A beneficiary, absent during any time through an obligation to work abroad is considered to remain in continuous occupation of
that dwelling-house.
[broken link removed]

Also, let's say one child fit this category and so inherited the property and paid no tax. Could that child then split the property with any other siblings without incurring tax liability?
No. The child would have to hold the property for six years to avoid a clawback.

Not to mention....
This would be treated as a single transfer from the parent to the children as the middle transfer (parent to child, child to other children) would be viewed as a transaction simply to avoid CAT.
 
Thank you all for your advice, a few points below.

Clubman, I agree that I need (and will take) professional advice but the ideas here are interesting to know prior to that advice.

Satanta, I am already looking to use the €3,000 per year as planning purposes. Unfortunately the children all have interests in other houses.

Murp, Interesting idea abot the Section 60 Inheritance Policy. I must look into that.
I'm also interested in the idea as to gifts being potentially time limited due to the movement of the date of aggregation for gift/ingeritance tax purposes. Does that mean that gifts prior to that date attract no Inheritance Tax?

Finally, did anyone have any thoughts as to my question as gifting the actual shares rather than selling them and giving them to the children.

Finally
 
Trapper, the potential movement of the date for aggregation will not in itself avoid any CAT arising on a gift, however it could potentially give the beneficiary of the gift a greater threshold amount.

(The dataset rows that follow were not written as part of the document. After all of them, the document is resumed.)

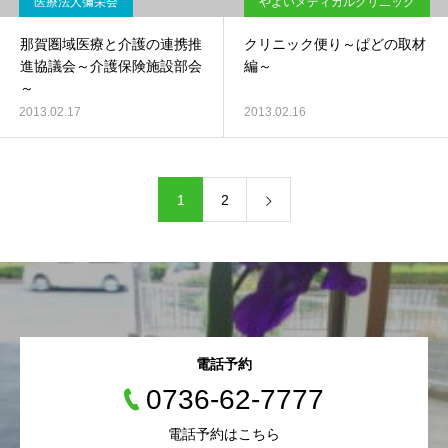
医療法人彌栄会
やよいメディカルクリニック
那賀圏域医療と介護の連携推
クリニック便り～ぱどの取材
進協議会～介護保険施設部会
編～
～
2013.02.17
2013.02.16
1
2
電話予約
0736-62-7777
電話予約はこちら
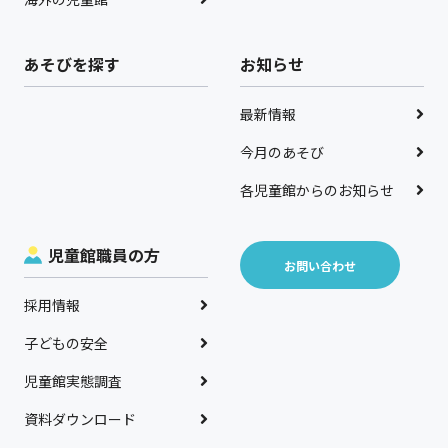
あそびを探す
お知らせ
最新情報
今月のあそび
各児童館からのお知らせ
児童館職員の方
お問い合わせ
採用情報
子どもの安全
児童館実態調査
資料ダウンロード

E.g. you gift €500,000 to a chlid in 2007 - say this is the threshold amount and no CAT is payable

Sometime in the future the date of aggregation for gifts and inheritances is moved to 2008

The CAT threshold is €800,000 in 2012

You can then gift another €800,000 in 2012 or therafter to the same child with no CAT payable.

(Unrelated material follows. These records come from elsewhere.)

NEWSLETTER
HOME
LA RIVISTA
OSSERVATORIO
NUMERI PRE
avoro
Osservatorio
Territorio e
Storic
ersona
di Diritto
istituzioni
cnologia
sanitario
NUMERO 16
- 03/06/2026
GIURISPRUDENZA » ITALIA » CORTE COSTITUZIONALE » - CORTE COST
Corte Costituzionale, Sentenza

Gifting shares etc will not avoid CAT, you will be deemed to have disposed of the shares at their market value and pay Capital Gains Tax (CGT) on any gain.

The beneficiary will still potentially pay CAT.

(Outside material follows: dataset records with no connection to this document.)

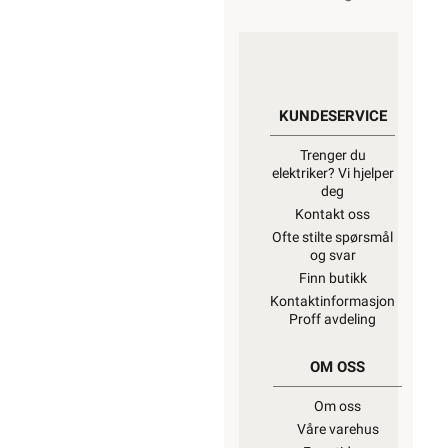
KUNDESERVICE
Trenger du
elektriker? Vi hjelper
deg
Kontakt oss
Ofte stilte spørsmål
og svar
Finn butikk
Kontaktinformasjon
Proff avdeling
OM OSS
Om oss
Våre varehus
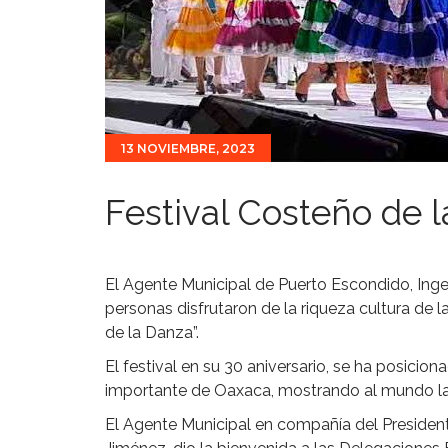
13 NOVIEMBRE, 2023
Festival Costeño de l
El Agente Municipal de Puerto Escondido, Ing
personas disfrutaron de la riqueza cultura de l
de la Danza”.
El festival en su 30 aniversario, se ha posici
importante de Oaxaca, mostrando al mundo la d
El Agente Municipal en compañía del Presiden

Death does not trigger CGT so you could avoid any CGT payable by passing assets on death via your will.

There are certain exemptions when passing shares in a company holding heritage property and certain government securities but onerous conditions apply.
 
Neither really, to be honest.

The leaflet seems to imply the former with the phrase 'at the date of the gift or inheritance'. So one can previously have owned other properties, so long as they are not owned at the time of inheritance. I'm interested in the phrase 'beneficial entitlement'... What does it cover? If I own a business which owns a property, or own a property abroad, are these included?

No. The child would have to hold the property for six years to avoid a clawback.

Not to mention....
This would be treated as a single transfer from the parent to the children as the middle transfer (parent to child, child to other children) would be viewed as a transaction simply to avoid CAT.

Even if one waits the six years? Certainly the purpose would be the avoidance of CAT, but that in itself isn't illegal.

Edit: Another question comes to mind - is there anything excluding multiple family members qualifying for the exemption?